The excavations in Egypt, Asia Minor, and at Pompeii, which have
been carried out with scientific skill and painstaking industry,
enable us now to gain very accurate ideas as to the conditions of
life in far-past ages.
It is, therefore, the object of the present chapter
to present in a general way to the reader some glimpses of the past
of Glasgow, without attempting detailed descriptions or finished
pictures, as that has already been well done ill the many excellent
works published by local authors.
Glasgow seems to have impressed the visitors who at
various early times came to the city from the south, as we find from
many of their recorded views. Of these enterprising travellers the
most loquacious is Pennant, who took such a fancy to Scotland that
he made as many as three different tours through the country,
penetrating even to the most northern parts. Defoe and Johnson also
found time to pay visits to the city on the Clyde.
* * * * * * * * *
*What this exercise asks*.
#1 Answer these questions from the Glasgow passage:
(a) Which three places does it name as sites of excavations?
(b) How many tours through Scotland did Pennant make?
(c) Besides Pennant, who are the two other visitors it names?
#2 Duplicate the stretch of the Glasgow passage from "The excavations in" through "by local authors.".

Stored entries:
* * * * * * * * *
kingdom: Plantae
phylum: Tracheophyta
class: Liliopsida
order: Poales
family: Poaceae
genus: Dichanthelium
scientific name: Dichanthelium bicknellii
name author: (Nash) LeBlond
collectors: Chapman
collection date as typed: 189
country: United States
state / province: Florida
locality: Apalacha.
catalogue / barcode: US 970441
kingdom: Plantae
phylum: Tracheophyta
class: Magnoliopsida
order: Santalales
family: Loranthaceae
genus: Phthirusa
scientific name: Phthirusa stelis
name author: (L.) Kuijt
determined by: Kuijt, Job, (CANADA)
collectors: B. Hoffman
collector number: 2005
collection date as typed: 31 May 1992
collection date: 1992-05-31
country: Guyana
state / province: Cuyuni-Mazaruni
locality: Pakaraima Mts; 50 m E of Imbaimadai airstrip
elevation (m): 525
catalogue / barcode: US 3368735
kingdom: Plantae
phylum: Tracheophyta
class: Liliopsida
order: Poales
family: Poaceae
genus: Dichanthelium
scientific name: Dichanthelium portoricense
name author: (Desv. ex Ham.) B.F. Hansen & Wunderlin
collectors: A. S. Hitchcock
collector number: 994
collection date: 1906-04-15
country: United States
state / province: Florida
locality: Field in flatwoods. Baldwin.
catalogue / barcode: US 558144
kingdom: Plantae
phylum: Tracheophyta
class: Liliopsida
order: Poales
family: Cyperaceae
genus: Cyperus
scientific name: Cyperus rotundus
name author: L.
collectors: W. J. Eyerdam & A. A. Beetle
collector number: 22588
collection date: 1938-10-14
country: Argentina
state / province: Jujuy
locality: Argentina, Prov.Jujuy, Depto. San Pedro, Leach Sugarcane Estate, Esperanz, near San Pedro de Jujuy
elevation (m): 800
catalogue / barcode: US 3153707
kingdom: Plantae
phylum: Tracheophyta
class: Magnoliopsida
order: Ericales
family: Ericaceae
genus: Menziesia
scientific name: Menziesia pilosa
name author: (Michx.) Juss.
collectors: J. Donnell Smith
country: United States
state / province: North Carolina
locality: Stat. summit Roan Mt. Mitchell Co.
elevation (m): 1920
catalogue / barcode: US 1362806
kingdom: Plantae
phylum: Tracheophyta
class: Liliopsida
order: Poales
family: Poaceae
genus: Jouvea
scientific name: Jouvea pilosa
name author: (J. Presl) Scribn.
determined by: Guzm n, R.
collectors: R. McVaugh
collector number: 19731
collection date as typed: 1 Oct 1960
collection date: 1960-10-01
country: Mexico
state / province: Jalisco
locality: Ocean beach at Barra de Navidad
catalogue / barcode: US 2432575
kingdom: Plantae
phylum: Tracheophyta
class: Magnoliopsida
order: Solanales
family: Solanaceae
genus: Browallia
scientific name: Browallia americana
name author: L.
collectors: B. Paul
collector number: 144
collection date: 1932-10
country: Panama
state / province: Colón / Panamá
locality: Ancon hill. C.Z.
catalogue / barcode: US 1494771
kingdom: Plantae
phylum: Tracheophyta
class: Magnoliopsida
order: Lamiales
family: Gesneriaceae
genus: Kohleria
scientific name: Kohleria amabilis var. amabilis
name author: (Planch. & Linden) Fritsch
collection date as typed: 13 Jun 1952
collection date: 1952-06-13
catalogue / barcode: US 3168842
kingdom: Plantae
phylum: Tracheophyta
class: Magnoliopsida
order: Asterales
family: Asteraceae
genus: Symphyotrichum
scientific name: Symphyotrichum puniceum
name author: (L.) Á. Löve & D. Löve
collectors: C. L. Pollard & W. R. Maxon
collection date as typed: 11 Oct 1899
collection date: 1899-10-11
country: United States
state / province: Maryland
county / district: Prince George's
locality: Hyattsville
* * * * * * * * *
*Answers to the exercise*.
#1
(a) Egypt, Asia Minor, and Pompeii
(b) Three
(c) Defoe and Johnson

#2
The excavations in Egypt, Asia Minor, and at Pompeii, which have
been carried out with scientific skill and painstaking industry,
enable us now to gain very accurate ideas as to the conditions of
life in far-past ages.
It is, therefore, the object of the present chapter
to present in a general way to the reader some glimpses of the past
of Glasgow, without attempting detailed descriptions or finished
pictures, as that has already been well done ill the many excellent
works published by local authors.